Friday, November 14, 2014

Coping with Toddler Regression



During times of stress, it isn't unusual for toddlers to regress in their behavior. Although this can be frustrating for you as a parent, it's not that unheard of. Often, during times of high stress, such as a new baby or moving to a new house, toddlers are likely to regress and begin acting like a baby again.

Most of these episodes of regression are only temporary and the toddler will return to their normal behavioral patterns once the stress has subsided. While it's very frustrating when your child chooses to regress, it's important to not become angry or show them your frustration with their behavior. Instead, use these tips to help make the challenge of regression easier on you and your toddler.


Be Patient!

As hard as it might be, it's important to remember to be patient with your child. This stage will pass but it may take some time.
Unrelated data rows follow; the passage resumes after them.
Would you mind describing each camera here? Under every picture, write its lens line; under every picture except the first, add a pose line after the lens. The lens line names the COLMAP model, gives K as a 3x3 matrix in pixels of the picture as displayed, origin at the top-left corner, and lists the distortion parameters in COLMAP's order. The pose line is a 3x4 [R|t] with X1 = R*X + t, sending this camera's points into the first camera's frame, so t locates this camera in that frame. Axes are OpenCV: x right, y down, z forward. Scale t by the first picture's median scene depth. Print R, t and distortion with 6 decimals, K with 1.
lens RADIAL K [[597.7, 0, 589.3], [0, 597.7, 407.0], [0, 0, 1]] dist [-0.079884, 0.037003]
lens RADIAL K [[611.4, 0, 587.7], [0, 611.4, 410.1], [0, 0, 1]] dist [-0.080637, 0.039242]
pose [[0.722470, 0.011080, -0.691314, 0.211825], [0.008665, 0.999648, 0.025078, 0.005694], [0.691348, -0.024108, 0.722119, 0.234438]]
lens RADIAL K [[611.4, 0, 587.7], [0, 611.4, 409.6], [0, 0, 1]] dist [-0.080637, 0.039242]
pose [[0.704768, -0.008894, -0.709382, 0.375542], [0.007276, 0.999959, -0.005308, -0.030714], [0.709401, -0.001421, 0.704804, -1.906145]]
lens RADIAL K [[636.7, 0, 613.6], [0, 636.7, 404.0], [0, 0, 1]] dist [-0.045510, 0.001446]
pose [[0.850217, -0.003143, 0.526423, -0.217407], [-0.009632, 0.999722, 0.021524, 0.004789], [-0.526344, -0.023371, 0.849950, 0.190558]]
It's important for you to remain patient for your own sanity and so your child doesn't sense any added stress in the situation. If the child sense more stress, the complication will last longer.


Reassure Fears

If your child's regressing because of stress, make sure you figure out why they are stressed and reassure those fears. For example, if your child is regressing because of a new baby, make sure your child knows they are still loved and they aren't being replaced. They need to feel secure before the regression will pass.


Roll With It

When your child is going through a period of regression, make sure you simply roll with it. You may need to make adjustments to your routines to make up for your child's regression. During this time they may need to cuddle more or sleep more. It really depends on what your child needs to feel better. Whatever their needs are, it's important to roll with it.


You can't force your toddler out of a regression phase. Simply be patient and it will pass.


Have you had experience with toddler regression? How did you handle it?